(Stored data)
----

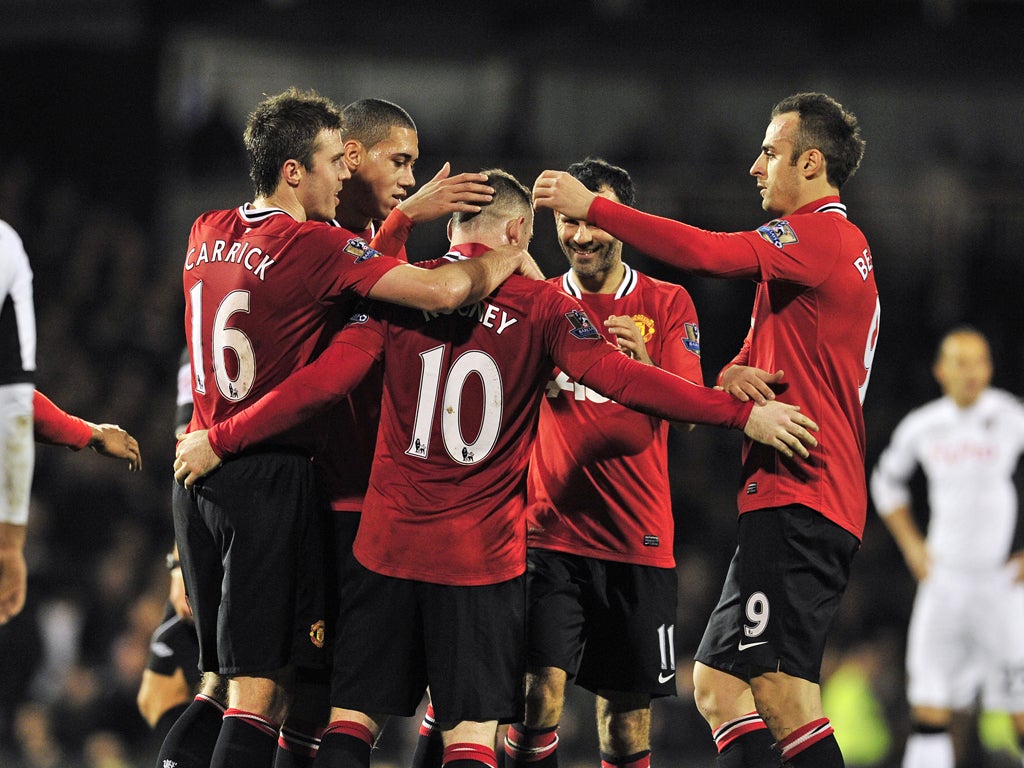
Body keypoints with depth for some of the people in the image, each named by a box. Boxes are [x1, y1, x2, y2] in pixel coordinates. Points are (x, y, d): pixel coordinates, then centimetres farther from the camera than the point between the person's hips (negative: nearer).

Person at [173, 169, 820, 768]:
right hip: (485, 556, -2)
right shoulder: (541, 305, -3)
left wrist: (219, 442, 2)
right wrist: (742, 414, -14)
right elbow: (619, 378, -13)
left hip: (389, 545, 2)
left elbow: (323, 382, -6)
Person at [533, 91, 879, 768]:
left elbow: (703, 252, -21)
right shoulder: (846, 246, 24)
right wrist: (736, 374, -3)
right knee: (718, 684, 9)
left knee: (783, 693, -17)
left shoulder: (821, 234, -9)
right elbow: (766, 357, 22)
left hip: (797, 502, -11)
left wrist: (591, 206, -14)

----

- _TASK TO COMPLETE_: Search the records line by line for the word "left" and copy every line where it appears.

- _EXERCISE RESPONSE_:
left wrist: (219, 442, 2)
left hip: (389, 545, 2)
left elbow: (323, 382, -6)
left elbow: (703, 252, -21)
left knee: (783, 693, -17)
left shoulder: (821, 234, -9)
left hip: (797, 502, -11)
left wrist: (591, 206, -14)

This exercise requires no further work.